The exhibition displayed at the Pushkin State Museum of Fine Arts continues the series of international projects dedicated to the 500th anniversary of the birth of Lucas Cranach the Younger.
04.03 – 15.05.2016
The Pushkin State Museum of Fine Arts
Volkhonka Street, 12
VASILIY KANDINSKY. COUNTERPOINT: COMPOSITION VI – COMPOSITION VII. FOR THE 150TH ANNIVERSARY OF THE ARTIST
In 2016, the entire world of art celebrates the anniversary of Vasiliy Kandinsky (1866-1944), one of the leaders of abstract art.
The exhibition set up by the Tretyakov Gallery, and the State Hermitage will be a highlight of the year. Last time, these works were shown together in 1989. The dialogue of the two most famous 1913’s works by Kandinsky will kindle the interest to the artist’s work in the new generation of art lovers.
The communication with Kandinsky’s masterpieces will enable the viewers to perceive the emotional and sensual world of his works and enjoy the “effect of presence” to the utmost.
13.04. – 13.06.2016
The State Tretyakov Gallery
Krymsky Val, 10, halls 14-15
NEW YORK’S PHOTO LEAGUE
The Jewish Museum and Tolerance Center presents for the first time in Russia the works of the revolutionary New-York cooperative Photo League (1936-1952), which changed the view of the photojournalism of the middle of the 20th century. The exhibition includes the works of its continued representatives: Weegee, Lisette Model, Sid Grossman, Aaron Siskind, Berenice Abbott, Erika Stone and Morris Engel.
The Photo League appeared in 1930 when the Workers International Relief (WIR), the communist organization in Berlin, known in Russia as the International Worker’s Aid, founded the Worker’s Camera League in New York. The new team served to record workers’ everyday life and to fight with the help of a photo-camera for the proletariat rights in the Hudson area adopting the best practices of progressive Soviet photographers. The primary goal of the Photo League was ‘to return a camera to honest photographers who took pictures of America.

→ **Directions**
1 – In the exhibition listing, what does the Kandinsky show offer that is meant to spark interest in his work among a new generation of art lovers?
2 – Which Photo League photographers does the exhibition listing name as included in the Jewish Museum and Tolerance Center show?

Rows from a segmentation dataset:
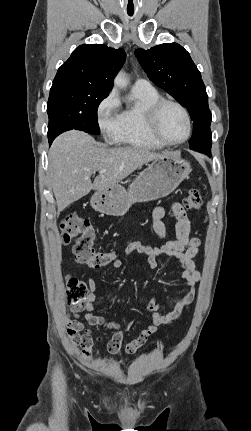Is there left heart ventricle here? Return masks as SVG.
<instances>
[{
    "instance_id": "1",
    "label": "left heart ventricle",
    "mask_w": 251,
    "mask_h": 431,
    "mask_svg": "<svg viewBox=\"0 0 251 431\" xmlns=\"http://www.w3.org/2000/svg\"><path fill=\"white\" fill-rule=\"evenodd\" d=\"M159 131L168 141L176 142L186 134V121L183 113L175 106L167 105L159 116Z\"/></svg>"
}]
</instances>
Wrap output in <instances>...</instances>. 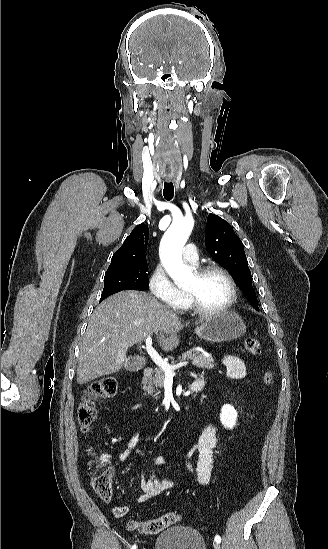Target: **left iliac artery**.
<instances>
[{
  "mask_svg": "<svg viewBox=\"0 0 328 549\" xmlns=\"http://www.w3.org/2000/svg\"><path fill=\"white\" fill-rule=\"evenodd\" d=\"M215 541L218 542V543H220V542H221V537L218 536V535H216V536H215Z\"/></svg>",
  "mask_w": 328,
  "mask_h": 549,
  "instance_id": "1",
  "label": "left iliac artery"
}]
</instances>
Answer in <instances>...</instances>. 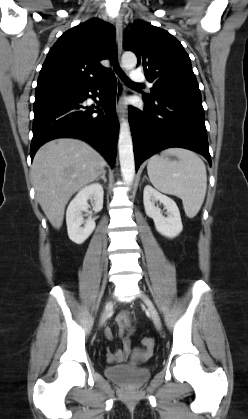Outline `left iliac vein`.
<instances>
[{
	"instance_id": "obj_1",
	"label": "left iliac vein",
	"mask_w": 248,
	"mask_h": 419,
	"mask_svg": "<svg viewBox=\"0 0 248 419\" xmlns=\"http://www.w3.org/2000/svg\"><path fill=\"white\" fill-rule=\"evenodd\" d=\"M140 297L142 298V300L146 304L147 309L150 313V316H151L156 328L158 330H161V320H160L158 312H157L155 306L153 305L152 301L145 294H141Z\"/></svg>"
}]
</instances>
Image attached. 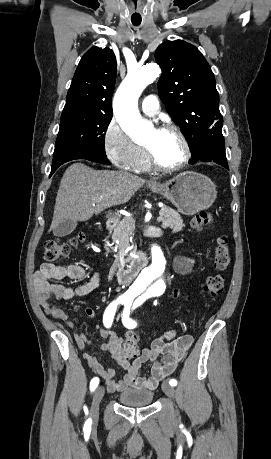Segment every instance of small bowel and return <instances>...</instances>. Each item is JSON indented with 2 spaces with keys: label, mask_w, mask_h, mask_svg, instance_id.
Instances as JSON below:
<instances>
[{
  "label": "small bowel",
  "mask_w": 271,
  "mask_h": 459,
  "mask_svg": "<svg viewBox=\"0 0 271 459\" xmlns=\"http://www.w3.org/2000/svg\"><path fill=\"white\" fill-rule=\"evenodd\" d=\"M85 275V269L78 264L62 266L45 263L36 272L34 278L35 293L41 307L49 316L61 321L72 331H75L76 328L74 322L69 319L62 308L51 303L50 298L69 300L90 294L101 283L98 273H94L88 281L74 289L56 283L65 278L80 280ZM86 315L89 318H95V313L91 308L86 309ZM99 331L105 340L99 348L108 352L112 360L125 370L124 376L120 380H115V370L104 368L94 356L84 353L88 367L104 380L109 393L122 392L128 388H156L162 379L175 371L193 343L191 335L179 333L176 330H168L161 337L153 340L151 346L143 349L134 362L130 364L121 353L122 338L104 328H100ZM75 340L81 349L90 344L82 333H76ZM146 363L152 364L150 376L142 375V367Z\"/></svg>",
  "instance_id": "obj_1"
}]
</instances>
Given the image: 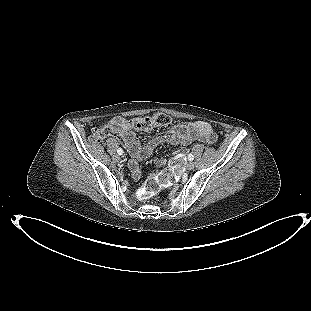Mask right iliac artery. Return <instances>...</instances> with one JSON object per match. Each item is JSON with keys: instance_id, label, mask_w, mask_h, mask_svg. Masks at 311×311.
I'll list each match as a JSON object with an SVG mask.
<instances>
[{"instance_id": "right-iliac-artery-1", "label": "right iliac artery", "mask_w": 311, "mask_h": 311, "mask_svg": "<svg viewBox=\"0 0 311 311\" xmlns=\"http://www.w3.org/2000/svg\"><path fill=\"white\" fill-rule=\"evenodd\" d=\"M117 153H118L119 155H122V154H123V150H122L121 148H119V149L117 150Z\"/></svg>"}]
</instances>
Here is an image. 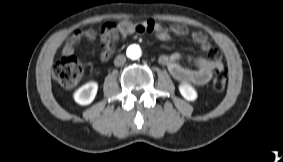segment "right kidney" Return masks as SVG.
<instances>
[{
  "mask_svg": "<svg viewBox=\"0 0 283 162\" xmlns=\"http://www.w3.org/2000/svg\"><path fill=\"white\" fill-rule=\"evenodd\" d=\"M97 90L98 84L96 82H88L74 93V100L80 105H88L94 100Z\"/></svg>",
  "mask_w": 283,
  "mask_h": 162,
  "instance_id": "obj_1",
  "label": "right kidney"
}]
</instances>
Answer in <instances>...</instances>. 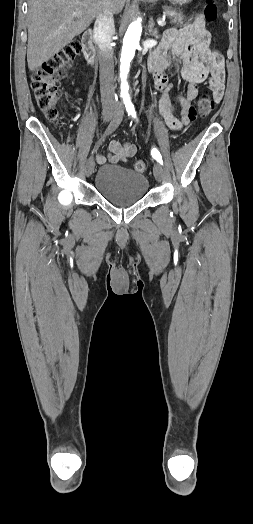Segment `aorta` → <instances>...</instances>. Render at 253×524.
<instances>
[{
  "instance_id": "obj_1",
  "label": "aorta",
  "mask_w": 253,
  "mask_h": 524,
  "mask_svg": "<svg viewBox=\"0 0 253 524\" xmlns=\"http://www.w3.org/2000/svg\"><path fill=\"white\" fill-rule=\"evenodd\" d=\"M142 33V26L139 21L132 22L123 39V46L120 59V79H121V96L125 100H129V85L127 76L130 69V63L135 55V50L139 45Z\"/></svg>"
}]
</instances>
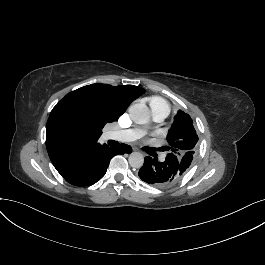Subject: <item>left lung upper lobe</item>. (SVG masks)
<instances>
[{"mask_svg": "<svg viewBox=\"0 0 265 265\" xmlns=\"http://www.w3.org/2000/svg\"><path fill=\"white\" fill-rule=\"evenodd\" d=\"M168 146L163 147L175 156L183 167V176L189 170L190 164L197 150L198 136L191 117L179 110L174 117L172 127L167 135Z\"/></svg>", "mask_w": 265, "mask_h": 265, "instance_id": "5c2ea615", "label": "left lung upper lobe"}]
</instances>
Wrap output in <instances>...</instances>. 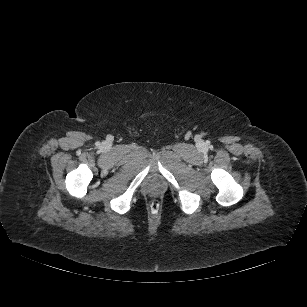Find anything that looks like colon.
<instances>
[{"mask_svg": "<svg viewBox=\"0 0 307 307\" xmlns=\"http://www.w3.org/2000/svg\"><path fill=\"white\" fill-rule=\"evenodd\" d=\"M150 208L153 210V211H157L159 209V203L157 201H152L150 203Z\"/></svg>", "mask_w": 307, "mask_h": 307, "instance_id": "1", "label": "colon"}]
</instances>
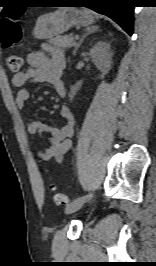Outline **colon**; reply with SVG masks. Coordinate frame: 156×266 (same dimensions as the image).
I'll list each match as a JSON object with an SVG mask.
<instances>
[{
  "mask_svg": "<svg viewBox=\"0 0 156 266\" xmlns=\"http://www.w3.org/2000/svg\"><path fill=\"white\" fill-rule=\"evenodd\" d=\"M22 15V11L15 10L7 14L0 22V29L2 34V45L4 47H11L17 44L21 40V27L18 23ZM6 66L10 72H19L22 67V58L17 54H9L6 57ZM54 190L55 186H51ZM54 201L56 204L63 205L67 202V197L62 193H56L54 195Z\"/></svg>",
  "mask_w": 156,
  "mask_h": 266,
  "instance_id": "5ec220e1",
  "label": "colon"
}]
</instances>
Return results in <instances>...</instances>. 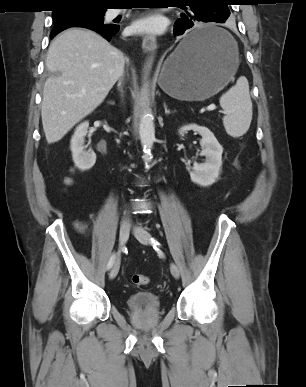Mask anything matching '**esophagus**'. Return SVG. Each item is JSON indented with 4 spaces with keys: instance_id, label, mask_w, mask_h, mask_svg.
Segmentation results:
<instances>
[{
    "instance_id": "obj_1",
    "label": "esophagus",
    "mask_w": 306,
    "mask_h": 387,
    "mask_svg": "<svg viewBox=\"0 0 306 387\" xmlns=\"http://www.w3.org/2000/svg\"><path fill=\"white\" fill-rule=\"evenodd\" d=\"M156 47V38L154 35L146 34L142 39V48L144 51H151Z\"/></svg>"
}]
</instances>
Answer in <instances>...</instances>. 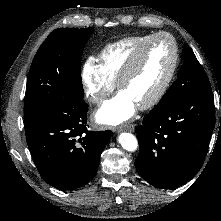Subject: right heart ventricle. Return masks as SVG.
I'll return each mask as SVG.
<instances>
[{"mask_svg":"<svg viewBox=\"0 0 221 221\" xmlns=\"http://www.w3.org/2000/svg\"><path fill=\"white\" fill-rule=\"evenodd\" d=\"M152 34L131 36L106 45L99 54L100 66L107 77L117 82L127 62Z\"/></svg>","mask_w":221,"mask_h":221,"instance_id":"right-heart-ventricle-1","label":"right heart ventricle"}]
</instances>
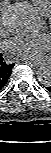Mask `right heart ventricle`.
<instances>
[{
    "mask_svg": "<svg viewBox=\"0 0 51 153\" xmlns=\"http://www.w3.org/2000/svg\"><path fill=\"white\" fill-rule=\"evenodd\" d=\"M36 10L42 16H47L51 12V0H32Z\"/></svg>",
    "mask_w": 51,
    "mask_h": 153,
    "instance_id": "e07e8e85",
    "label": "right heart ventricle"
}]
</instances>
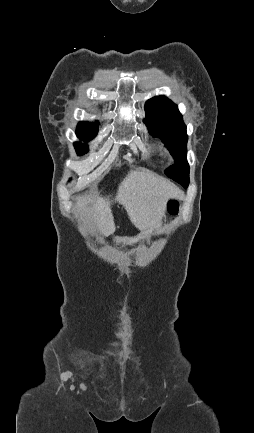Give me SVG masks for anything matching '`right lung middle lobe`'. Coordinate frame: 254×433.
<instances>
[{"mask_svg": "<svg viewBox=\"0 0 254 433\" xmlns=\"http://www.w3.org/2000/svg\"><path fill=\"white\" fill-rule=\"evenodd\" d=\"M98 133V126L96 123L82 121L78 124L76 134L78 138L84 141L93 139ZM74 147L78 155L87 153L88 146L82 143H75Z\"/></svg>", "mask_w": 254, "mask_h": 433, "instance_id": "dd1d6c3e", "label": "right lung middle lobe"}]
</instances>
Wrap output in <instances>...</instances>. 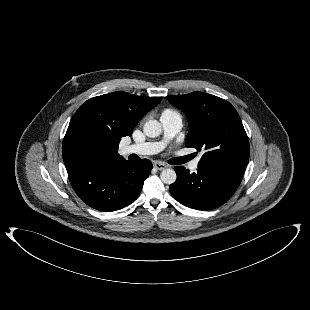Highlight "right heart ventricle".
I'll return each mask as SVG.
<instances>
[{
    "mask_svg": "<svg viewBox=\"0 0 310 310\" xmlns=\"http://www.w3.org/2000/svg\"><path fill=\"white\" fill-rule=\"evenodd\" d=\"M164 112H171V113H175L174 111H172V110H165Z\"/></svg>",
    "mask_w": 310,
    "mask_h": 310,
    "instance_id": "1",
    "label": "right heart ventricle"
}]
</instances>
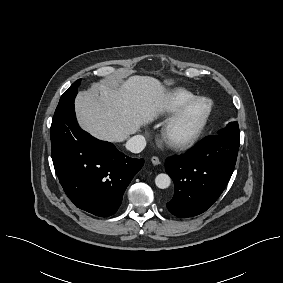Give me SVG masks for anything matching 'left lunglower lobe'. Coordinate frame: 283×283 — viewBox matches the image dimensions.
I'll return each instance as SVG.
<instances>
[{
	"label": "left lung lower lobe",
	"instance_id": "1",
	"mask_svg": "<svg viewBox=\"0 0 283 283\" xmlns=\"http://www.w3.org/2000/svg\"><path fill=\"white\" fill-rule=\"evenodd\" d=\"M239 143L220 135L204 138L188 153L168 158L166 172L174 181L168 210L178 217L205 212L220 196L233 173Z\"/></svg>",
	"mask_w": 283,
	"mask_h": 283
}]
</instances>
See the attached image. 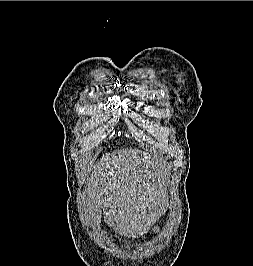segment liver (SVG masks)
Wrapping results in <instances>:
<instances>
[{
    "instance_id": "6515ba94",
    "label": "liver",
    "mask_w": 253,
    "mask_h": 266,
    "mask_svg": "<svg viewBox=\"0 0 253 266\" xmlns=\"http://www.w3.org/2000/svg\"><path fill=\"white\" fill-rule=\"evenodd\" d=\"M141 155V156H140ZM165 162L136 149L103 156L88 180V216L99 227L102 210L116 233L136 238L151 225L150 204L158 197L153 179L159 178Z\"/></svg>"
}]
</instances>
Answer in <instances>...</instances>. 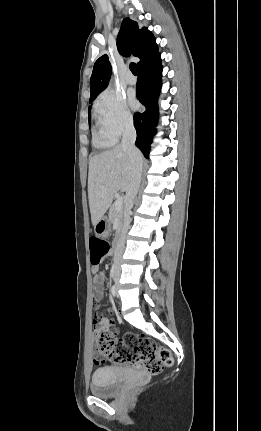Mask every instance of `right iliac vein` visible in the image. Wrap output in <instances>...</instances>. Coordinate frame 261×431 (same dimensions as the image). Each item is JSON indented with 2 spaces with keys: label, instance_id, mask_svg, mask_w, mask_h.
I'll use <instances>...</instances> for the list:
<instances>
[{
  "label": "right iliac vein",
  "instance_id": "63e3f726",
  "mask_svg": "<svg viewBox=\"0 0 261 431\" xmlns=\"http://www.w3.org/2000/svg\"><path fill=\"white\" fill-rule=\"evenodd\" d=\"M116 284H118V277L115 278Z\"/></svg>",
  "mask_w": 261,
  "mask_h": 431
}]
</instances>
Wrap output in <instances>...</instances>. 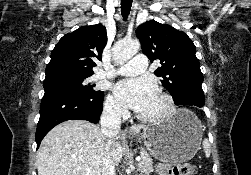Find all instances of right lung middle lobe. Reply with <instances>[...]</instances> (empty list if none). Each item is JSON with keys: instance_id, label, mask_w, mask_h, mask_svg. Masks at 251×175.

→ **Answer set**
1 – It puts his two most famous works from 1913, Composition VI and Composition VII, in dialogue with each other. The listing says this pairing will kindle that interest.

2 – Weegee, Lisette Model, Sid Grossman, Aaron Siskind, Berenice Abbott, Erika Stone and Morris Engel.